Maybe you really aren’t ready
For the last three years of my life, I have been very focused on figuring out what my work in this world will be. Maybe it’s been longer than that, but very specifically these last three years I have spent much of my time trying different things, taking different trainings and schools, and letting each thing lead me to the next thing, sort of searching for the right fit. In 2020, I took a yoga teacher training and when I first graduated I thought “this is it, I’m totally meant to be a yoga teacher.” And then there was this resistance when it came down to me actually teaching. I taught a couple of classes here and there, but something always felt off to me. I labeled it as not feeling ready. I always felt like I needed to know more or like I needed something else before I could start teaching yoga. I felt like I wasn’t ready.

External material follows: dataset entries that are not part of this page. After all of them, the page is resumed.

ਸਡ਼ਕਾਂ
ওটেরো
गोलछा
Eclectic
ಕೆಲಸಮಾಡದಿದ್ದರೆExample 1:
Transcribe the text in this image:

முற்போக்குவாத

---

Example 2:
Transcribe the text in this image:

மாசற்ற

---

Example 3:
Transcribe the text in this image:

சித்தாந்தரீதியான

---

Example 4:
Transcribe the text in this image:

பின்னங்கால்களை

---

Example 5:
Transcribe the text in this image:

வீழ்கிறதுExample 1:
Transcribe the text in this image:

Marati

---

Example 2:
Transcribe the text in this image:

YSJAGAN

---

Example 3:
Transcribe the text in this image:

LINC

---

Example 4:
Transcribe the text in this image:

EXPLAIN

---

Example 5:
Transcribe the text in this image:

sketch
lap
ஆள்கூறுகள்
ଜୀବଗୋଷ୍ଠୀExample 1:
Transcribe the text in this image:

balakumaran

A lot of times when I would talk to other teachers in the community, they would say the same thing. “You’re never going to feel ready, you just have to do it.” And while yes, there is immense wisdom in this line I was constantly being fed, I find myself being extremely grateful that I never fully digested it. I pondered it for sure. I spent many hours exploring what it means to have courage and to be courageous and how necessary it is to be afraid but to do it anyways. Many many hours. I guess you could even say years. Today it dawned on me that it was true. I truly wasn’t ready to step into whatever role I was pursuing. Over the years, that role has shifted from yoga teacher to prenatal yoga teacher, to mindfulness coach, to doula, and now to radical birth keeper.

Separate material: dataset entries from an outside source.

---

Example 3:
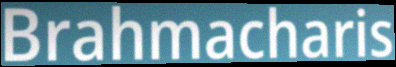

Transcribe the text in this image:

Brahmacharis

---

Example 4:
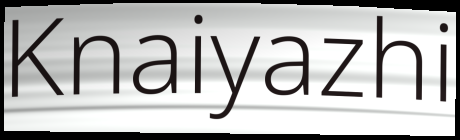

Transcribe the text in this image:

Knaiyazhi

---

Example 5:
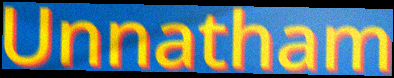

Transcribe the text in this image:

Unnatham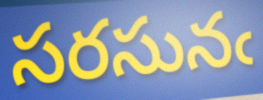
సరసునఁ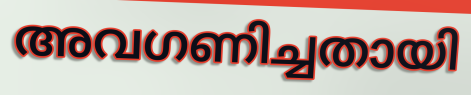
അവഗണിച്ചതായിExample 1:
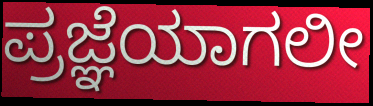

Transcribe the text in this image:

ಪ್ರಜ್ಞೆಯಾಗಲೀ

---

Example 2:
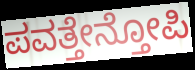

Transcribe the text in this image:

ಪವತ್ತೇನ್ತೋಪಿ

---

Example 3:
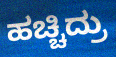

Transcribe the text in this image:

ಹಚ್ಚಿದ್ರು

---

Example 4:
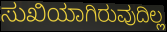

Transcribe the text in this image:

ಸುಖಿಯಾಗಿರುವುದಿಲ್ಲ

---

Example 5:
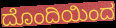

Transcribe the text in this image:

ದೊಂದಿಯಿಂದ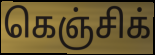
கெஞ்சிக்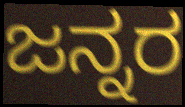
ಜನ್ನರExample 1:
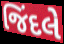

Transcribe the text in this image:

જિંદલે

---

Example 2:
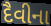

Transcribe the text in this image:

દૈવીના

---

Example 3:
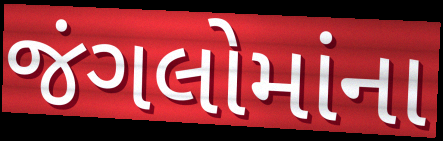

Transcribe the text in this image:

જંગલોમાંના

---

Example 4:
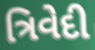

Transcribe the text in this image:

ત્રિવેદી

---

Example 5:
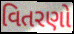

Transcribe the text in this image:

વિતરણો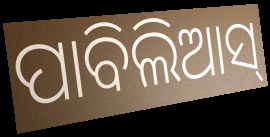
ପାବିଲିଆସ୍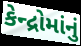
કેન્દ્રોમાંનું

For years I felt this fear around my “enoughness” and my willingness to commit and dedicate my life to the work that I’ve been called to. I wasn’t ready and I wasn’t willing. And I am so grateful that I didn’t take the advice of all those people who said I would never feel ready. I was young! I *am* young and I really pride myself on being mindful and aware and in tune with the messages I receive through deep listening and deep discernment. When I felt like I didn’t have the tools or the knowledge or access to the wisdom or the confidence or the time, space, energy, organization, emotional intelligence and clarity, etc, etc, etc it was because I didn’t!
I see now that this deep feeling and deep reverence I have towards this work is and has been my guiding light. I am so grateful that I didn’t step into Birth work as a messy, half-assing, irresponsible, drama addicted 24-year old woman. Sure, that was just a mere three years ago but I cannot even articulate to you how different of a woman I am today. I am grateful to be guided to move slowly, to listen more than I speak, to observe and feel out what would sustainably work for me and what wouldn’t before I act.

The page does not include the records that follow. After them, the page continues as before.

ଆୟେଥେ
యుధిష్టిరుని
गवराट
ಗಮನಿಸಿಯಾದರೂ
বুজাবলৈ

Those aren’t traits that are valued in this world. We are taught and pressured to move quickly, learn quickly so that we can quickly commodify what we’ve learned, and to keep going when we’ve burnt out. We are taught to file our life into separate boxes. Don’t bring your personality and your emotions into your profession or career. Separate that. Don’t be biased. Put your beliefs and convictions to the side. Don’t be loud in what you believe in and let that drive your life and your work. Be agreeable and accessible to everyone. Don’t ask questions, don’t try to carve your own path. Do what you’re told, follow what has been laid out for you, get a good job, have a family, work 80% of your life, only enjoy 20% of it, save all of your money until you’re old and sick and exhausted so you can buy a big TV and a comfy couch where you will spend the rest of your days bitching and moaning about literally everything.
That rant was both funny and devastatingly accurate.
So you could do all those silly things that our culture and society sees as right. OR you could play with what it might be like to shift. Instead of assuming people know better than you do, what if you felt into the wisdom that you hold in your body? Maybe you don’t feel ready because you aren’t ready. And I don’t know, maybe you won’t ever feel ready and you will have to do it scared because I know that is sometimes true too. Can you tap in and ask yourself the questions that you often seek out? Can you trust yourself enough to discern fear from intuition? And maybe you can’t right now, and that’s ok. Some things take time, and practice, and love. Are you willing to take responsibility for where you’re at in your life right now?
I spent years telling myself I wasn’t committed enough, I didn’t know enough, I was too unstable to be a birth worker. This work was too much for me to handle. And there was a lot of truth in that. *AND* I totally wish I could have been so much more gentle and loving and accepting for where I was at and trusting that I would get to where I was meant to be. Because here I am now, ready and willing. I am so grateful to be exactly who I am, exactly where I am right now. Right now in this moment, I feel peace. I don’t feel this incessant need to collect, gather, seek out, and soak up all of this external information and knowledge regarding birth. I trust that I have everything I need. This is who I am and this is what I was born to be. And I am so very grateful.
Can you find gratitude for where you are? Can you trust? Can you be a bit more gentle and loving with your sweet self and this wild journey? Maybe you really aren’t ready yet. And that’s ok.